§ Exercise description
Output all entries verbatim. Skip pictures.

── Records for this exercise

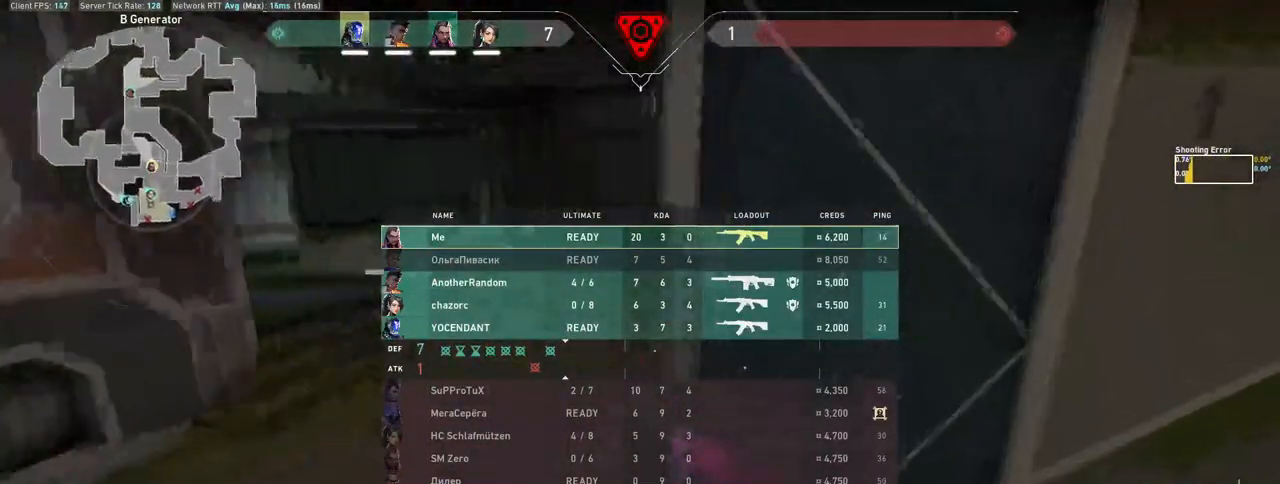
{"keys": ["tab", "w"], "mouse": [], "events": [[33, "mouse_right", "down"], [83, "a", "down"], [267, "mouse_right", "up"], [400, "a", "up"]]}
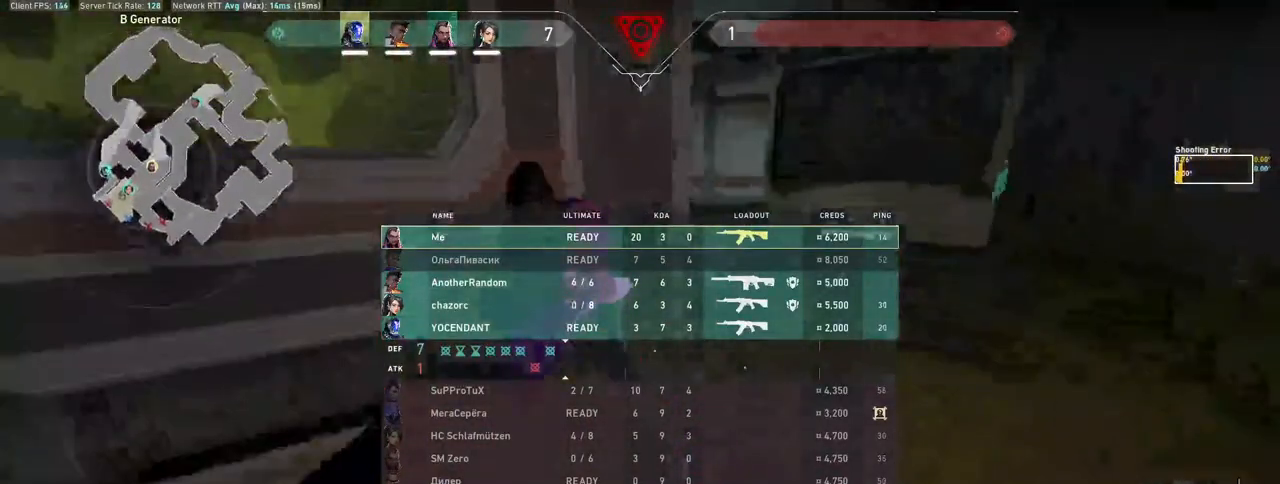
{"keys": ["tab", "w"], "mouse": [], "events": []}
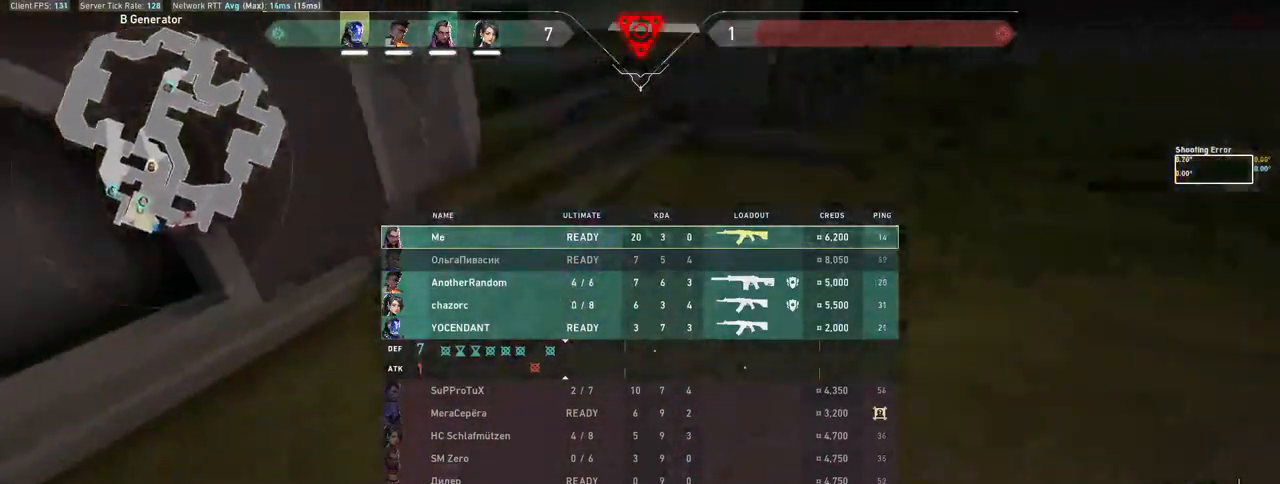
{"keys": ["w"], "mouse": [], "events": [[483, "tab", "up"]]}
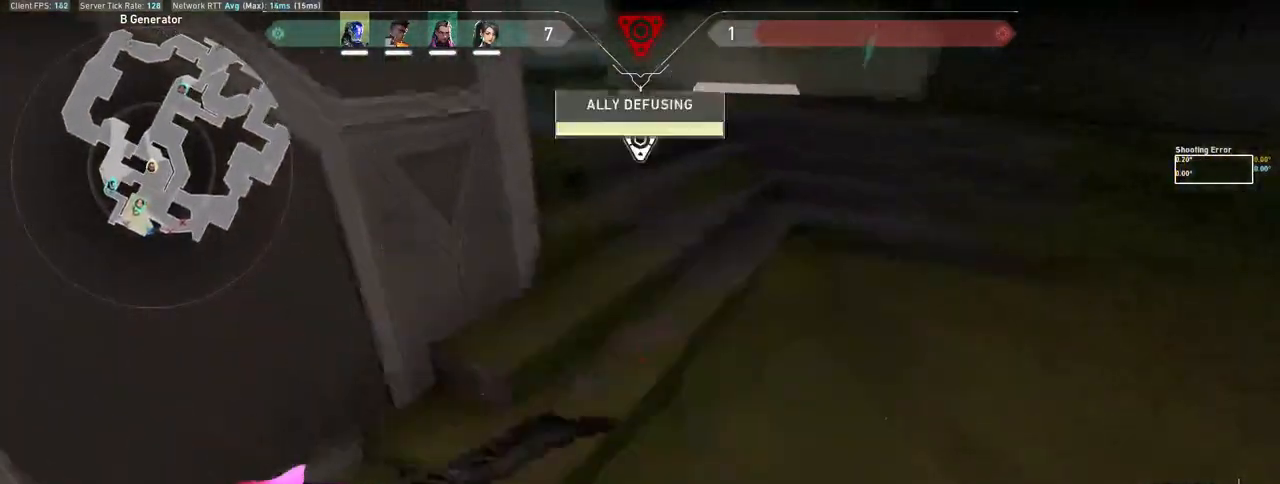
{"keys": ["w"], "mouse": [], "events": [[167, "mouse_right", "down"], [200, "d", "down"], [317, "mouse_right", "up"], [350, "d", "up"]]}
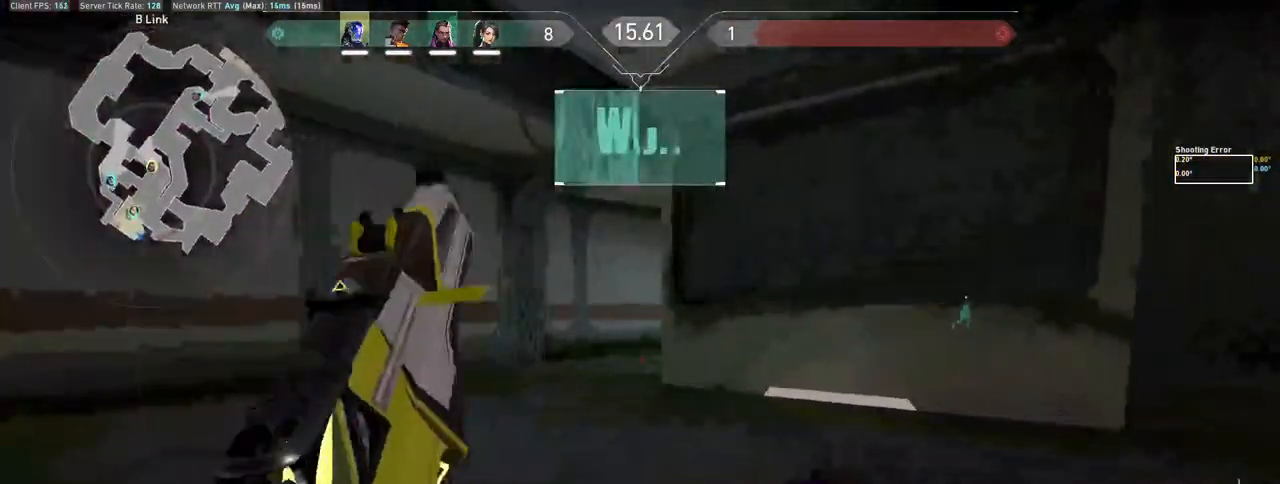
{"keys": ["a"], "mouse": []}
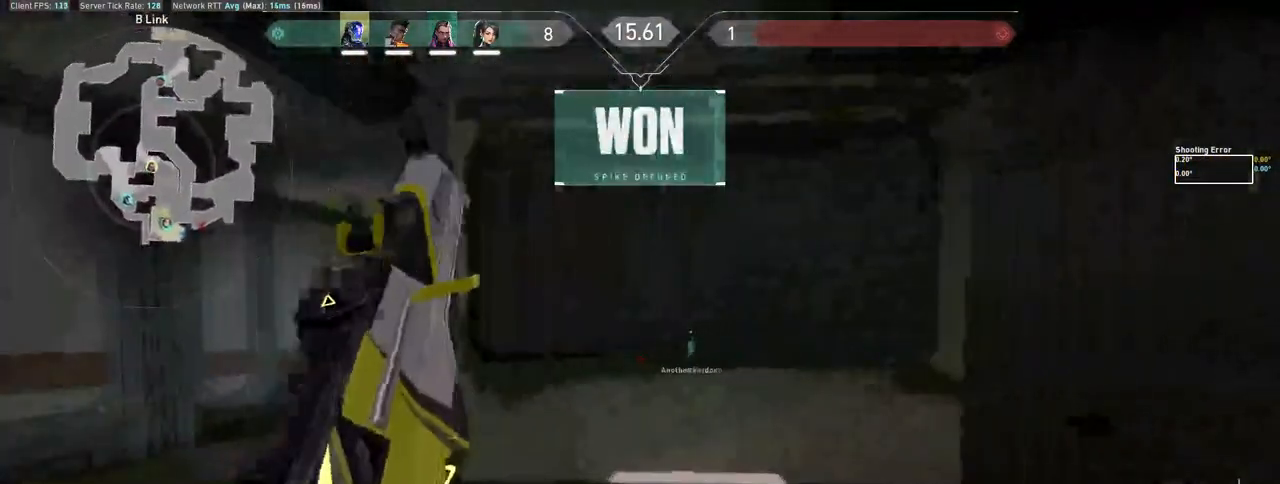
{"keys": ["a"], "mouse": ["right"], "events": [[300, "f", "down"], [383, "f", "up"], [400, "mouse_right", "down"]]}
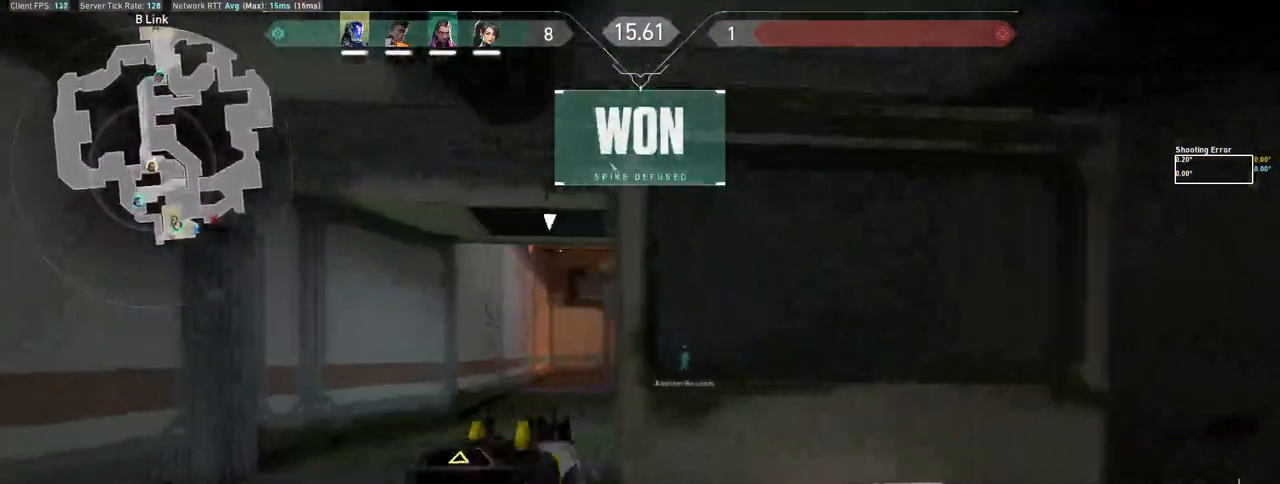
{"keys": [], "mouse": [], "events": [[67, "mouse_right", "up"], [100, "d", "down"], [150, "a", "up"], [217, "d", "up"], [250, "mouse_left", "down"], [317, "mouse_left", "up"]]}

────

§ Task output
{"keys": ["tab", "w"], "mouse": [], "events": [[33, "mouse_right", "down"], [83, "a", "down"], [267, "mouse_right", "up"], [400, "a", "up"]]}
{"keys": ["tab", "w"], "mouse": [], "events": []}
{"keys": ["w"], "mouse": [], "events": [[483, "tab", "up"]]}
{"keys": ["w"], "mouse": [], "events": [[167, "mouse_right", "down"], [200, "d", "down"], [317, "mouse_right", "up"], [350, "d", "up"]]}
{"keys": ["a"], "mouse": []}
{"keys": ["a"], "mouse": ["right"], "events": [[300, "f", "down"], [383, "f", "up"], [400, "mouse_right", "down"]]}
{"keys": [], "mouse": [], "events": [[67, "mouse_right", "up"], [100, "d", "down"], [150, "a", "up"], [217, "d", "up"], [250, "mouse_left", "down"], [317, "mouse_left", "up"]]}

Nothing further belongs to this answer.